Patients with IVLBCL have a poor prognosis, partly due to its protean manifestation and diagnostic delays. With its high overall mortality rate, more than half of the patients are diagnosed post-mortem.[17] It responds poorly to chemotherapy and neither clinical types nor clinical parameters can predict survival, apart from better prognosis for cases with disease limited to the skin.

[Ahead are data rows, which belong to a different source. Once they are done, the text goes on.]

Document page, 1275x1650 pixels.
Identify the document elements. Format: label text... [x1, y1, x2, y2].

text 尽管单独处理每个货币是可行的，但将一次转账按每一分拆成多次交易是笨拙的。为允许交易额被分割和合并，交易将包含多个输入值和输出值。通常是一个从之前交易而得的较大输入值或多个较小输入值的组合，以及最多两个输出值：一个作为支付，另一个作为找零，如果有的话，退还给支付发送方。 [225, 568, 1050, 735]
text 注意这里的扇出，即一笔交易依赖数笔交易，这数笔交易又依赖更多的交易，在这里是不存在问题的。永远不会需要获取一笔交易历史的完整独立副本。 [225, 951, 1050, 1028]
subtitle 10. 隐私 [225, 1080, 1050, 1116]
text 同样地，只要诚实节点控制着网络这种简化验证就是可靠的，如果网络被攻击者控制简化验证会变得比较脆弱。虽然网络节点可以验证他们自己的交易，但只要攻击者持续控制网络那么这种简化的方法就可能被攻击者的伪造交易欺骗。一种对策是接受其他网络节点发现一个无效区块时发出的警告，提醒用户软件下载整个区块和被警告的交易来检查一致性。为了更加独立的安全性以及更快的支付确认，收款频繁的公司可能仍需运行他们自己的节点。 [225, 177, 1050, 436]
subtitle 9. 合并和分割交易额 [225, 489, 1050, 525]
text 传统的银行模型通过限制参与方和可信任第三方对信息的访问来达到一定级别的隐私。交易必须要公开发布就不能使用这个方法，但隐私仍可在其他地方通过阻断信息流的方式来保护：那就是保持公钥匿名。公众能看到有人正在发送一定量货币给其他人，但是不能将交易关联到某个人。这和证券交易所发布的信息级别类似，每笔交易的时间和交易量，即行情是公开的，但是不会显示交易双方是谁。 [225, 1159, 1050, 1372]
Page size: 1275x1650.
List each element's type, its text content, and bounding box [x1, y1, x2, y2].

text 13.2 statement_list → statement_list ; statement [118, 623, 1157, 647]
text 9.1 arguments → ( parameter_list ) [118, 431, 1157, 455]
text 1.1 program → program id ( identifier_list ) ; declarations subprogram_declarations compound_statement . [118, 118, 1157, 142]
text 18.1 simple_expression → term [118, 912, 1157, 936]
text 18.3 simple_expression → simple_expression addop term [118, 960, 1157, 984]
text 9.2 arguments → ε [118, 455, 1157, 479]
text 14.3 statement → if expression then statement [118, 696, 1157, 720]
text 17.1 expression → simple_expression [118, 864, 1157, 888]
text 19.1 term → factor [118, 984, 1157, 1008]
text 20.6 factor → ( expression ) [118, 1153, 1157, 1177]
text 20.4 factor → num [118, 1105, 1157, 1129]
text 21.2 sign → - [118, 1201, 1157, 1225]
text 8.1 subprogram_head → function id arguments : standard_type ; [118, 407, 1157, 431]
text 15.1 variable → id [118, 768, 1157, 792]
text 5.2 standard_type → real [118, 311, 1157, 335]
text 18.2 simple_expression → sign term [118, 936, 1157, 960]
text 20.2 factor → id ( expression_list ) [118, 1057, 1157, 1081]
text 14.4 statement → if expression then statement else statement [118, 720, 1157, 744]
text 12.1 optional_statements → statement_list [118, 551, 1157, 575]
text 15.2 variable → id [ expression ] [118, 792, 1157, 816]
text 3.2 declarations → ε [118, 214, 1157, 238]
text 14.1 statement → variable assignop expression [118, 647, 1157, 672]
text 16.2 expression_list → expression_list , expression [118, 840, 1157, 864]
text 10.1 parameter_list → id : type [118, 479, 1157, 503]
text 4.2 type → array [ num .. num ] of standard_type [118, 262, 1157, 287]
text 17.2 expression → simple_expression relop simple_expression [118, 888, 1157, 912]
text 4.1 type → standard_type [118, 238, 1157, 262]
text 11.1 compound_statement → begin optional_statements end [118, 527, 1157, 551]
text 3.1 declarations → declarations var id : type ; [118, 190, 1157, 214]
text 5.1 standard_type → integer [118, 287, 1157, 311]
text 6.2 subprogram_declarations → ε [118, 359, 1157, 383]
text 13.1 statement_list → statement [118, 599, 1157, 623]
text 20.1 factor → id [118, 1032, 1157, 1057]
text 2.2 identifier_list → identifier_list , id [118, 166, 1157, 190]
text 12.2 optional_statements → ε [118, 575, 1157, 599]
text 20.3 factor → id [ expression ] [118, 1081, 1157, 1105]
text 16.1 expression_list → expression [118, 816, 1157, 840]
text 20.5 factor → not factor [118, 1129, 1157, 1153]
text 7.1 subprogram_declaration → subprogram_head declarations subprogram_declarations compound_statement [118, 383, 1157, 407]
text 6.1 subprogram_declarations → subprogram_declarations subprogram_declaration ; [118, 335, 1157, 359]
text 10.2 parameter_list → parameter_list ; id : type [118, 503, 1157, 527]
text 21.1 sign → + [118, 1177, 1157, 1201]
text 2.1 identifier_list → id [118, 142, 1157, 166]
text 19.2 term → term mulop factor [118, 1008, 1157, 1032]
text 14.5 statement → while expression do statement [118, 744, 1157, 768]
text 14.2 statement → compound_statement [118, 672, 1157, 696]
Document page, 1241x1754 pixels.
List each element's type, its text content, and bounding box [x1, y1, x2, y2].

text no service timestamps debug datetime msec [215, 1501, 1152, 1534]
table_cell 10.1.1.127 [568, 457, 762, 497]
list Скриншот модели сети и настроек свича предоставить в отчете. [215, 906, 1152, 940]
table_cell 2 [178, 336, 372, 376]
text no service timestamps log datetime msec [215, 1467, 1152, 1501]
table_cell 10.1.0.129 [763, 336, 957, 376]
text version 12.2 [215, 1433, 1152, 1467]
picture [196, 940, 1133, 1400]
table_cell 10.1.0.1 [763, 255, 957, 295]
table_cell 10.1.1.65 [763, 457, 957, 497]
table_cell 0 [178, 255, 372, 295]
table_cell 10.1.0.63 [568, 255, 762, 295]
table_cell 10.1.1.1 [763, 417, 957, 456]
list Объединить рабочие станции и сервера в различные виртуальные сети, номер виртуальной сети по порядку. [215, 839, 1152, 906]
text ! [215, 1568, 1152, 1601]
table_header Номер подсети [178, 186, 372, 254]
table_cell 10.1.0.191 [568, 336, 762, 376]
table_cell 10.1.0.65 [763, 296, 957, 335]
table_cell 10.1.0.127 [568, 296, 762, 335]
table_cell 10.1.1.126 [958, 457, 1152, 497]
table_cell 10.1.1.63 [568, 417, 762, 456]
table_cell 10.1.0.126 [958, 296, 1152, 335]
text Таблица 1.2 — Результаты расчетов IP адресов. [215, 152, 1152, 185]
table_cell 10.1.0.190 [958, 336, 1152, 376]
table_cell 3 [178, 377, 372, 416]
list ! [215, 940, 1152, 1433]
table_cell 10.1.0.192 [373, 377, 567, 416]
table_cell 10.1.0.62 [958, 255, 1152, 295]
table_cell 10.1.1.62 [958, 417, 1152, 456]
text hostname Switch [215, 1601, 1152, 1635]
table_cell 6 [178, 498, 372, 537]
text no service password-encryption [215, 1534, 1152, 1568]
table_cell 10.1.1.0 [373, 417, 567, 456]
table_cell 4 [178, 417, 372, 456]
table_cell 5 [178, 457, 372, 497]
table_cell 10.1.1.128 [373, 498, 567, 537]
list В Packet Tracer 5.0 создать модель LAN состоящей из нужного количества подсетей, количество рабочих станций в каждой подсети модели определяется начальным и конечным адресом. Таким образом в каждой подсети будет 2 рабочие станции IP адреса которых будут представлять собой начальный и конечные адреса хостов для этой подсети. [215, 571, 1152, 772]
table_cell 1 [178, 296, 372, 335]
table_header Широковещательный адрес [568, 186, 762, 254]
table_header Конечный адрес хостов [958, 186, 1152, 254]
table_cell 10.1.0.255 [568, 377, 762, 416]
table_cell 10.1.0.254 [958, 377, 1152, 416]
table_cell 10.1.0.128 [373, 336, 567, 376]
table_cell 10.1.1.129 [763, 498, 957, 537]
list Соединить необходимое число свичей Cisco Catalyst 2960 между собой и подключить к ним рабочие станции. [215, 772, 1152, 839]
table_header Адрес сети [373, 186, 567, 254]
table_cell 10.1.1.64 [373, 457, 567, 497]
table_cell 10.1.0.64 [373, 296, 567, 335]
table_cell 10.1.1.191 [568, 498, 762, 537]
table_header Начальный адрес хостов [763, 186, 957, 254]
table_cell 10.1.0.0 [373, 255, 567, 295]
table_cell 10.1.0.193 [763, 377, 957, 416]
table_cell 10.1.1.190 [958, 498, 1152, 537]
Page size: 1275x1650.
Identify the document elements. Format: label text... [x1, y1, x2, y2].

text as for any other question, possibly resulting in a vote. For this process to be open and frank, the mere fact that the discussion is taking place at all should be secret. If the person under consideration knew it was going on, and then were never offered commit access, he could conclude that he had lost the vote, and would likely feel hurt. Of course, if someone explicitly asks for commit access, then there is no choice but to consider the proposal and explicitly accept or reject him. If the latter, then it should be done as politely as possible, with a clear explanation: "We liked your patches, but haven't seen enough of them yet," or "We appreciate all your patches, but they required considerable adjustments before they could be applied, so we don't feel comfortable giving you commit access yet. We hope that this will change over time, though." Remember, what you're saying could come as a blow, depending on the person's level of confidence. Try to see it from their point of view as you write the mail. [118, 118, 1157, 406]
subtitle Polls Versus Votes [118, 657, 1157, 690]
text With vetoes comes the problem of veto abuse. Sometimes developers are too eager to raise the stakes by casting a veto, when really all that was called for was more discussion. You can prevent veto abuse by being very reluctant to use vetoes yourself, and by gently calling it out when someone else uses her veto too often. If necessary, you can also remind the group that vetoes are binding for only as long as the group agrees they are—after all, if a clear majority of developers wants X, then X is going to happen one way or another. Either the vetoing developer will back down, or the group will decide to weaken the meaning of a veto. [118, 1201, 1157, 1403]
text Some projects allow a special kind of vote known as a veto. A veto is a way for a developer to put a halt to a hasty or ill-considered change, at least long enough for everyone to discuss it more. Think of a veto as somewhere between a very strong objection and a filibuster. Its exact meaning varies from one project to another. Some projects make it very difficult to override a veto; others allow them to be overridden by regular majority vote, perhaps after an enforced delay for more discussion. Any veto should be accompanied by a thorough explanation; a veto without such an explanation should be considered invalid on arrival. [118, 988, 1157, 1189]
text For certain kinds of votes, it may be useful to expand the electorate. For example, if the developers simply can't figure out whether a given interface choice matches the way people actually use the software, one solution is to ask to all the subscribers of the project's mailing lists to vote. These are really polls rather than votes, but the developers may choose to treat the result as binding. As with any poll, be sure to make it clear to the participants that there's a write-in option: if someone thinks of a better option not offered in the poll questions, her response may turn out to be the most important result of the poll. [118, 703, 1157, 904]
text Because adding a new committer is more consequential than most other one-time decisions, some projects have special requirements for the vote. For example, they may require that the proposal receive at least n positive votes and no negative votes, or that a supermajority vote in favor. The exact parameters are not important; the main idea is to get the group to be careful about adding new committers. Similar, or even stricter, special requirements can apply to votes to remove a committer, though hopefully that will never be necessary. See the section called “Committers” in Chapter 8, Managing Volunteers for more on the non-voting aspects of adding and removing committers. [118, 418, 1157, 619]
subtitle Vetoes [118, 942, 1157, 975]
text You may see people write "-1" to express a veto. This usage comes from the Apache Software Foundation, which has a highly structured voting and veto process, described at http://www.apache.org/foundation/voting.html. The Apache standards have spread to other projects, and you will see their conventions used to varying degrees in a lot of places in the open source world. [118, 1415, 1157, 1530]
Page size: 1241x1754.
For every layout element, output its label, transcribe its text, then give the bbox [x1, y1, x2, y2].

Despite numerous efforts, a definitive diagnosis of B-cell lymphoma was not established before the patient’s demise. In an adult patient who presents with fever of unknown origin associated with anemia, elevated serum lactate dehydrogenase, thrombocytopenia and leukopenia, altered hepatic, renal or thyroid function tests, a differential diagnosis of IVLBCL should be considered. A bone marrow or skin biopsy may be helpful. However, should the case present as a clinical dilemma such that diagnosis cannot be rendered prior to the patient’s demise, postmortem examination is recommended to further increase the awareness for this disease entity and to better understand its pathogenesis.